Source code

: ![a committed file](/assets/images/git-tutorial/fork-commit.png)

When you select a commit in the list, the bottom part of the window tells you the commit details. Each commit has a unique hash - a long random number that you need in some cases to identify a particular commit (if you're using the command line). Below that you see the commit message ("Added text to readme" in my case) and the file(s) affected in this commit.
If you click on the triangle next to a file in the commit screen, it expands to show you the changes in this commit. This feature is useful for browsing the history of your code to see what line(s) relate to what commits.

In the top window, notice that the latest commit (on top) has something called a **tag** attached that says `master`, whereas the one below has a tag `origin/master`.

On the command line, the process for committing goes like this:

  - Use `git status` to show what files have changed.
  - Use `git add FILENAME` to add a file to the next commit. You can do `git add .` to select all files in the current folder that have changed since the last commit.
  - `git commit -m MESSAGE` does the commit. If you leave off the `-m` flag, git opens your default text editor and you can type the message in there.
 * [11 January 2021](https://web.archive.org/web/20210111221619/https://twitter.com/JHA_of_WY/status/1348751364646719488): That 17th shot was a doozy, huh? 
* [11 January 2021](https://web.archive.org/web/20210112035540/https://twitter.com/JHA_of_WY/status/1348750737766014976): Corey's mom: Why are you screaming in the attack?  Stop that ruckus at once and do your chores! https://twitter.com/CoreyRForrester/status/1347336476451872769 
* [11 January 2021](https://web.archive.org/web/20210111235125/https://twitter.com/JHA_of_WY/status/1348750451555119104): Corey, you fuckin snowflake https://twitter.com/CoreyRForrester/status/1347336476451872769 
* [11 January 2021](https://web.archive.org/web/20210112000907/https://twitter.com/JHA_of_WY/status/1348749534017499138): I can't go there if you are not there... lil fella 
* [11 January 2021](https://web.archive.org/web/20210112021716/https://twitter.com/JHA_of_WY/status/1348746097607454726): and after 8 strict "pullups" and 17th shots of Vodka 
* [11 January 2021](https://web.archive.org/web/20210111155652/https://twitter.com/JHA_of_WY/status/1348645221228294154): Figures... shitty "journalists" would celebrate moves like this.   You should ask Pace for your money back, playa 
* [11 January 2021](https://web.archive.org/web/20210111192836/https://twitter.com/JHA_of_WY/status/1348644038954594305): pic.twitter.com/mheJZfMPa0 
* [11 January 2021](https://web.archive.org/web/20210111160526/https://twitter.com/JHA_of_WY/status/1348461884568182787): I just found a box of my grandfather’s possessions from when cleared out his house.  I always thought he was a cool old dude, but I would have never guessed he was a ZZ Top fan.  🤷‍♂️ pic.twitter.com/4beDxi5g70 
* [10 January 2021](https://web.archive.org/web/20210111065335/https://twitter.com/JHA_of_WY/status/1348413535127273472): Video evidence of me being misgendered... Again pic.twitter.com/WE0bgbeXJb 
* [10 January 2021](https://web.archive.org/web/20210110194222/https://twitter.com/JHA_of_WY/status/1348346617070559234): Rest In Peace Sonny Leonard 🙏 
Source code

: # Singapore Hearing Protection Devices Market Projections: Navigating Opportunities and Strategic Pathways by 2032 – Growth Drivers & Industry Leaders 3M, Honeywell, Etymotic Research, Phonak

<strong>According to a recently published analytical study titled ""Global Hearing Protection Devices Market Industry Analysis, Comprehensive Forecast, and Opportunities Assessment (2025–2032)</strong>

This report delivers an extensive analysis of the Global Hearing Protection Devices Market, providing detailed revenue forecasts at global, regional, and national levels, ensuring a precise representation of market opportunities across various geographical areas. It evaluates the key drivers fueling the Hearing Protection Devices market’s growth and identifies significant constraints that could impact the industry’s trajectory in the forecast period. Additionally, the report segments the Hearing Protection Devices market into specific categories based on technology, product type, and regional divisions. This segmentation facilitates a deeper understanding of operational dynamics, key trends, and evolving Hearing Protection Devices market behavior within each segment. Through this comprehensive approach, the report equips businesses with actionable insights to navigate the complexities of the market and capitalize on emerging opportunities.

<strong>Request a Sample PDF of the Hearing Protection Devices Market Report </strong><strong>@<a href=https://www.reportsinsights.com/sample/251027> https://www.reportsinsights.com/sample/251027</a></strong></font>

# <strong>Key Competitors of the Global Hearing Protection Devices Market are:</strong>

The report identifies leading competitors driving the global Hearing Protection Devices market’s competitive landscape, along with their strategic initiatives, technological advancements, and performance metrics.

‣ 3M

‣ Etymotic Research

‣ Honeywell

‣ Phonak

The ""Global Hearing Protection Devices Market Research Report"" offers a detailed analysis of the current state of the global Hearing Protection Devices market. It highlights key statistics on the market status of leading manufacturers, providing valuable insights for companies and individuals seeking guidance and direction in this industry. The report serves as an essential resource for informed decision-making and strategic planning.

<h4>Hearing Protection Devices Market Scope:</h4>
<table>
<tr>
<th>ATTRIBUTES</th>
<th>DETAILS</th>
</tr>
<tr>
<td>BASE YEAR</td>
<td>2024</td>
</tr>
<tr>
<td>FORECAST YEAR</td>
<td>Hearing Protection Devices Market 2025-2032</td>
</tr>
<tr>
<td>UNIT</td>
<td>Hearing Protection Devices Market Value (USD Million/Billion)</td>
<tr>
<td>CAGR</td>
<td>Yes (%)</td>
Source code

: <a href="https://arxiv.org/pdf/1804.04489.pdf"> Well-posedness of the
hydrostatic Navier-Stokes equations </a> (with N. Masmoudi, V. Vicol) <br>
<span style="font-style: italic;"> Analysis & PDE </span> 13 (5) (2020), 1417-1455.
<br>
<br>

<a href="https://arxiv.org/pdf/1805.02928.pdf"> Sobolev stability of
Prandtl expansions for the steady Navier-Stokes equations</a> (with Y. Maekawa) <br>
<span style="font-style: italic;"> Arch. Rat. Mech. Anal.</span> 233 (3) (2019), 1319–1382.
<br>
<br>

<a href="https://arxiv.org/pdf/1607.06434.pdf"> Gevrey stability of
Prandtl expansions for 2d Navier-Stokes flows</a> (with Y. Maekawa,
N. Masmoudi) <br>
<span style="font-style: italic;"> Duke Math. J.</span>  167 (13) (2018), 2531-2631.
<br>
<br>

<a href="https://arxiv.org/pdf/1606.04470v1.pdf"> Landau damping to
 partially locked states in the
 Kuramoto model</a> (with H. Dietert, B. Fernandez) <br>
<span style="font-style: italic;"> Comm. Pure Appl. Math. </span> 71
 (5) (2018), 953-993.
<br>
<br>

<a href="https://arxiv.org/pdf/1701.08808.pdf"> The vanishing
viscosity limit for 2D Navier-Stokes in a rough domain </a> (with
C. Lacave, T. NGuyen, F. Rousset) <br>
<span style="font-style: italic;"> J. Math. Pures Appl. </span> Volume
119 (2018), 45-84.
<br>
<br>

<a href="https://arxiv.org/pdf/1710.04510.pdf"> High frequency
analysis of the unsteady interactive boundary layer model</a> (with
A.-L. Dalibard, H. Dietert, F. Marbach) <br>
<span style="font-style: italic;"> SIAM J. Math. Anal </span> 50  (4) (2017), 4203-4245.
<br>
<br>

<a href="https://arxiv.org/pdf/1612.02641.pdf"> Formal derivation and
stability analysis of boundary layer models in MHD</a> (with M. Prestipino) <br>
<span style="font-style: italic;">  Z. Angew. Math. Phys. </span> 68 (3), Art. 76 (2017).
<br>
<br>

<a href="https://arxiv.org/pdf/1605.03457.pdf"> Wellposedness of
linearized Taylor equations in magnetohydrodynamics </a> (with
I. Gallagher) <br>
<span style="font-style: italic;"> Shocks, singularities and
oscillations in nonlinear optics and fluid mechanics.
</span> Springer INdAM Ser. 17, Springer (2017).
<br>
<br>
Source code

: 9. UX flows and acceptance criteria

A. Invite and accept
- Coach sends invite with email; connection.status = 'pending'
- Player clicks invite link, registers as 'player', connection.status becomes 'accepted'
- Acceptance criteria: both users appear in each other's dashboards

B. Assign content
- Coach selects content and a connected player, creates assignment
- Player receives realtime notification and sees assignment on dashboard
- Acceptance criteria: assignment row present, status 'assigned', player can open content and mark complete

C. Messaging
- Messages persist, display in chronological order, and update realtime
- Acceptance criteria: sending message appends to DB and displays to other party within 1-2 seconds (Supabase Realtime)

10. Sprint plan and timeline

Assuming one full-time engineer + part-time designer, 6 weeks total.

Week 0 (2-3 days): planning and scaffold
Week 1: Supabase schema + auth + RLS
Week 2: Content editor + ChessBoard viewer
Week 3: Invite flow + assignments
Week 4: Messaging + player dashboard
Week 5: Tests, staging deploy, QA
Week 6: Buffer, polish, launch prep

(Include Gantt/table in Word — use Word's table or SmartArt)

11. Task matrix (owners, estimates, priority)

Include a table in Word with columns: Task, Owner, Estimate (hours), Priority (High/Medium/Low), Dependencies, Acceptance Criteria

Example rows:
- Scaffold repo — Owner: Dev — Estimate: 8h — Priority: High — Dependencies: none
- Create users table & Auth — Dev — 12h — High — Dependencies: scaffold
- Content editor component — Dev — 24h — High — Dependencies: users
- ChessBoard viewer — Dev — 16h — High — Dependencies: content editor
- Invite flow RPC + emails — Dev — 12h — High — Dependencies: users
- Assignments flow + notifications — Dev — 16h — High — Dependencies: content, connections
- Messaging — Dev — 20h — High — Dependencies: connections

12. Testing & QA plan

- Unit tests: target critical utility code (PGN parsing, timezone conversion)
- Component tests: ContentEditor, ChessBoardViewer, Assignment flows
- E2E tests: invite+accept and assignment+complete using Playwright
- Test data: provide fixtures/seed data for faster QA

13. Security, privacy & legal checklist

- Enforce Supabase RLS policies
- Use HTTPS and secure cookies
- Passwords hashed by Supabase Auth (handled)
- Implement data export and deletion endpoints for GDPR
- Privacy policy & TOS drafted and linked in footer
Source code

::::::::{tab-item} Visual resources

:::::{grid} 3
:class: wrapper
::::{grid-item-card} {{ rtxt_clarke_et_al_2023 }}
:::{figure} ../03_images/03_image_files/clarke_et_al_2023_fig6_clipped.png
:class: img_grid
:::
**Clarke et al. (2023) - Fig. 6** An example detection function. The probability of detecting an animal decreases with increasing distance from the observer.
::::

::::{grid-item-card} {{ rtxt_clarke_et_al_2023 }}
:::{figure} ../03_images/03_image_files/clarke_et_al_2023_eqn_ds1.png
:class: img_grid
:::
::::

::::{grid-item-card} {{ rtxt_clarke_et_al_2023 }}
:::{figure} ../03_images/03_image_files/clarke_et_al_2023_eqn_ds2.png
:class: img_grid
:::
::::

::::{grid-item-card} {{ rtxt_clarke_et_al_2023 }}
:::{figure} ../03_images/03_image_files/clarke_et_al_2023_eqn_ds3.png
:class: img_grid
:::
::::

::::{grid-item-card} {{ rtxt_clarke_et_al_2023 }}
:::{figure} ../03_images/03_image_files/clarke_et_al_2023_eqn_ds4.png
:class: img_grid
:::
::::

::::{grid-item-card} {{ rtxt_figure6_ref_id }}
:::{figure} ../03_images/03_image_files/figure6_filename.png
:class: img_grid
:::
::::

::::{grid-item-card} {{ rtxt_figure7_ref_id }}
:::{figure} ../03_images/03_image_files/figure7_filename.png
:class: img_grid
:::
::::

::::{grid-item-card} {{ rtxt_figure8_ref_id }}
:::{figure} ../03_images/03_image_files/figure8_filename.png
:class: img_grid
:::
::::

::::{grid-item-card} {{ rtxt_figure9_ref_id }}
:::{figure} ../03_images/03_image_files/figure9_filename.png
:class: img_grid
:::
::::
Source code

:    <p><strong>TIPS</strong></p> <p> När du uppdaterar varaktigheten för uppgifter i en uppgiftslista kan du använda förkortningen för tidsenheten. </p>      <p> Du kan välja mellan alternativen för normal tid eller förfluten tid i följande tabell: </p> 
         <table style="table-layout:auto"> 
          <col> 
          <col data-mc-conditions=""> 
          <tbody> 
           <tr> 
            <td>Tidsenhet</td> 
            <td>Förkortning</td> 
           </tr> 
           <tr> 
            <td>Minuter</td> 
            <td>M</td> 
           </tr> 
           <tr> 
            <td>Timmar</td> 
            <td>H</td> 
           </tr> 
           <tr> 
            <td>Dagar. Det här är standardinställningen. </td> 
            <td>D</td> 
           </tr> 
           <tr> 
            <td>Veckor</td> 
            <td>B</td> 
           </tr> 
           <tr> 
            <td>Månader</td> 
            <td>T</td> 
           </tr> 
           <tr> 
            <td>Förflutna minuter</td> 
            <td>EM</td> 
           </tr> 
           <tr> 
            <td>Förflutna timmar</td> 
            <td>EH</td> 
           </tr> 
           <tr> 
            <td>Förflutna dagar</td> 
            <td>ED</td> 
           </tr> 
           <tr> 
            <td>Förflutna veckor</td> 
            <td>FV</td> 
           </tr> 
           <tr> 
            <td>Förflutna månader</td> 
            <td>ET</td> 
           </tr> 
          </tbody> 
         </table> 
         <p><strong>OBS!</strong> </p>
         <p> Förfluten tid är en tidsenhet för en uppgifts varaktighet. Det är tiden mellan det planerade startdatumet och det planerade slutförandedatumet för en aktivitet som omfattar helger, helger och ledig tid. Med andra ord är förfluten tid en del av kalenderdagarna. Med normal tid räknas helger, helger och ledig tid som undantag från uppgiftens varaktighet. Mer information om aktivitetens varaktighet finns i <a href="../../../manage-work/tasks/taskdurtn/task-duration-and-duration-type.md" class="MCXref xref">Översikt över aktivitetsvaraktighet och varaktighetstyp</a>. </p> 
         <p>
# # # # #
● **Written task**
What you output must match the lines from the beginning of the material through the line with "a doozy, huh?" exactly, both ends included.

● **Result of the task**
Source code

: ![a committed file](/assets/images/git-tutorial/fork-commit.png)

When you select a commit in the list, the bottom part of the window tells you the commit details. Each commit has a unique hash - a long random number that you need in some cases to identify a particular commit (if you're using the command line). Below that you see the commit message ("Added text to readme" in my case) and the file(s) affected in this commit.
If you click on the triangle next to a file in the commit screen, it expands to show you the changes in this commit. This feature is useful for browsing the history of your code to see what line(s) relate to what commits.

In the top window, notice that the latest commit (on top) has something called a **tag** attached that says `master`, whereas the one below has a tag `origin/master`.

On the command line, the process for committing goes like this:

  - Use `git status` to show what files have changed.
  - Use `git add FILENAME` to add a file to the next commit. You can do `git add .` to select all files in the current folder that have changed since the last commit.
  - `git commit -m MESSAGE` does the commit. If you leave off the `-m` flag, git opens your default text editor and you can type the message in there.
 * [11 January 2021](https://web.archive.org/web/20210111221619/https://twitter.com/JHA_of_WY/status/1348751364646719488): That 17th shot was a doozy, huh? 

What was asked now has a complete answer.